__Activity__. Count every line in the data below where "тюльпанов" occurs, then state that number and nothing more.

Saved entries
- Opening Delimiter -

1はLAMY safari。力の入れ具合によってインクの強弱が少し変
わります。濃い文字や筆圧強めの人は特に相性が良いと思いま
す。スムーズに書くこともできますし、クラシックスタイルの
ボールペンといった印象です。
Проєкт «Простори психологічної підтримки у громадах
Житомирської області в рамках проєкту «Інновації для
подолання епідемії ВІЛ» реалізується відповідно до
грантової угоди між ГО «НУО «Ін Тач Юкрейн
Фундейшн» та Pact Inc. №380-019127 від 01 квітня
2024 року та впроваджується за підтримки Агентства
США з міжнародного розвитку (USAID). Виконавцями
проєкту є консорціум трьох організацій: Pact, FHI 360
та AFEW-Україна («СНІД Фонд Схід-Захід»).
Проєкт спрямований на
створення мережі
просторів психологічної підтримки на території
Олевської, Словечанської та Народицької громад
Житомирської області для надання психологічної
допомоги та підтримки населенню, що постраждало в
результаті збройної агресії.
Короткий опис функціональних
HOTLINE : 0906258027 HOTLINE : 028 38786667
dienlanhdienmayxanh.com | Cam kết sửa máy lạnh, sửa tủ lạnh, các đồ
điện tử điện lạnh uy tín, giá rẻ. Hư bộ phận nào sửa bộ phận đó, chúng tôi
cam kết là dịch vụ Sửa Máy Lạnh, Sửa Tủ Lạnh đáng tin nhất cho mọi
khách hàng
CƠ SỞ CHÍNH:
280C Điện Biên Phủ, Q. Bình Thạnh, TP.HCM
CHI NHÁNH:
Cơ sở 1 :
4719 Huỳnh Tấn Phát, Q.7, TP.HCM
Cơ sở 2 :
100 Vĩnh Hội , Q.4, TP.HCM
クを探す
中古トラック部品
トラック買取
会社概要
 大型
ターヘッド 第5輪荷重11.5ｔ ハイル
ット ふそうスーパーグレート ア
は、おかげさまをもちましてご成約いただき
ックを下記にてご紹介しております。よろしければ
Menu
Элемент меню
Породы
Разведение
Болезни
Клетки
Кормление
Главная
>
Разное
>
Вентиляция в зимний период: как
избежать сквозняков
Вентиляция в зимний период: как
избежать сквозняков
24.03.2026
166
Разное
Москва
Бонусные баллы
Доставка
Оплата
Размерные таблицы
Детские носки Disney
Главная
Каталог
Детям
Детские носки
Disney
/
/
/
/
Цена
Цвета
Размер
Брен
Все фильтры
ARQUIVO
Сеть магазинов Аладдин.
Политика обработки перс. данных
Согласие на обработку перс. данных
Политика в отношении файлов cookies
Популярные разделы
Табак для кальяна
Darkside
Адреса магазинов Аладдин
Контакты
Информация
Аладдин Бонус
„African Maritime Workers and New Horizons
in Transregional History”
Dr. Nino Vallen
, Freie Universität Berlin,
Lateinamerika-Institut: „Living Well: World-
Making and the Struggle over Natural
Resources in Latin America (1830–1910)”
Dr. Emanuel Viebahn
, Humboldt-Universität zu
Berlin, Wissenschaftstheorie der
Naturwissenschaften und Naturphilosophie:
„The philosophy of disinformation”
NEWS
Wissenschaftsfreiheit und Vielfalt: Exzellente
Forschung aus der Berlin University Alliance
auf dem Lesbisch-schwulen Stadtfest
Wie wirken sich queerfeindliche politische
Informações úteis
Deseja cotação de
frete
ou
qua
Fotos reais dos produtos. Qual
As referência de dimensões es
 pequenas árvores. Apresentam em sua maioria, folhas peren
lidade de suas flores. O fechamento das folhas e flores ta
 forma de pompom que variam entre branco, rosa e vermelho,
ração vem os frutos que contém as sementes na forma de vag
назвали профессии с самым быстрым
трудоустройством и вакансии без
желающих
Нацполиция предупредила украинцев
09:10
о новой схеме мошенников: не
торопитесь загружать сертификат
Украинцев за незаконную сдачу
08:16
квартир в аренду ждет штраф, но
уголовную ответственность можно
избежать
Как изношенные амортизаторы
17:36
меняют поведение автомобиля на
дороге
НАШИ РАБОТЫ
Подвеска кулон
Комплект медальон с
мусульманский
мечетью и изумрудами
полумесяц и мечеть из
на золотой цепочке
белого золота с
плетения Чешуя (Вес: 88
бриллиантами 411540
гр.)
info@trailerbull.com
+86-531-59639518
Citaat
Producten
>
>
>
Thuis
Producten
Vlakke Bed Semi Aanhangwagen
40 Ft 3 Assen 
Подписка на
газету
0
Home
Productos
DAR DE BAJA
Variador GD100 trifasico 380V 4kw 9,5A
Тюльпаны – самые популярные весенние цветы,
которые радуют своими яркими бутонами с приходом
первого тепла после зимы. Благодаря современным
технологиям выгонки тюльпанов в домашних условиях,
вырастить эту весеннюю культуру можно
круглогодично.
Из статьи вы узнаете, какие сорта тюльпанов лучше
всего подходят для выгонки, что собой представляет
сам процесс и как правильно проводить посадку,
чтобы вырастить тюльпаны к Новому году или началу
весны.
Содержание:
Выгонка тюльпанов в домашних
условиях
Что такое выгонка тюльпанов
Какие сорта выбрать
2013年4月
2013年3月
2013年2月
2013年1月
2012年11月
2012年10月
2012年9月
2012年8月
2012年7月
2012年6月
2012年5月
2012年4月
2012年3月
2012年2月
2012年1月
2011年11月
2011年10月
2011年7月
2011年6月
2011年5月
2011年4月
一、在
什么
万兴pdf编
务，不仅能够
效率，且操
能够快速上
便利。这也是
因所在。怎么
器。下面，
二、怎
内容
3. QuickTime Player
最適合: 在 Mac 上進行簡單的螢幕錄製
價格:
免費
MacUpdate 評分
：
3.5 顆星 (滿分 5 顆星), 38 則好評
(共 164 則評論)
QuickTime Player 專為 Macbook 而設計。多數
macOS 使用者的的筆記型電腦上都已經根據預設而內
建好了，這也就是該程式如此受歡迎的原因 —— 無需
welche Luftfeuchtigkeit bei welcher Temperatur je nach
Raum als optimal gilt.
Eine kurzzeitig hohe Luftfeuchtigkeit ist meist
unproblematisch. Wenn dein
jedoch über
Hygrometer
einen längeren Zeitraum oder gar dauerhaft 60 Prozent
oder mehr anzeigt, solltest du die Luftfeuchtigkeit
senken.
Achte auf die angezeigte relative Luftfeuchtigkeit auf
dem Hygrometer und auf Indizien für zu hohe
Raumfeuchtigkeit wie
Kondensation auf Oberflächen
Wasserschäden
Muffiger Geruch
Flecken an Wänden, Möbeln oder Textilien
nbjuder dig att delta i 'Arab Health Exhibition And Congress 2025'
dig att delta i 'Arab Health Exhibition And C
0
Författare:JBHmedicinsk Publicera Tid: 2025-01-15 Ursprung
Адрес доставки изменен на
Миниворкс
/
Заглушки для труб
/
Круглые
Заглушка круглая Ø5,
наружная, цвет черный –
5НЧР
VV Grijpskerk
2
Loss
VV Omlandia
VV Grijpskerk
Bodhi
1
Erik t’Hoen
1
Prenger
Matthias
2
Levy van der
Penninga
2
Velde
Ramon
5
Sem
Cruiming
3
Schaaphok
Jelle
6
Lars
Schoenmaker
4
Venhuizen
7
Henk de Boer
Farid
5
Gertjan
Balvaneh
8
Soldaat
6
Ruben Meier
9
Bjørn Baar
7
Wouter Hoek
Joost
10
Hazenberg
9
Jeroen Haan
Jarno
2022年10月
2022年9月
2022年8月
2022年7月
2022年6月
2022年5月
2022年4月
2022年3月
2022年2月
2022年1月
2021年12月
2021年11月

- Closing Delimiter -

__Answer space__. 4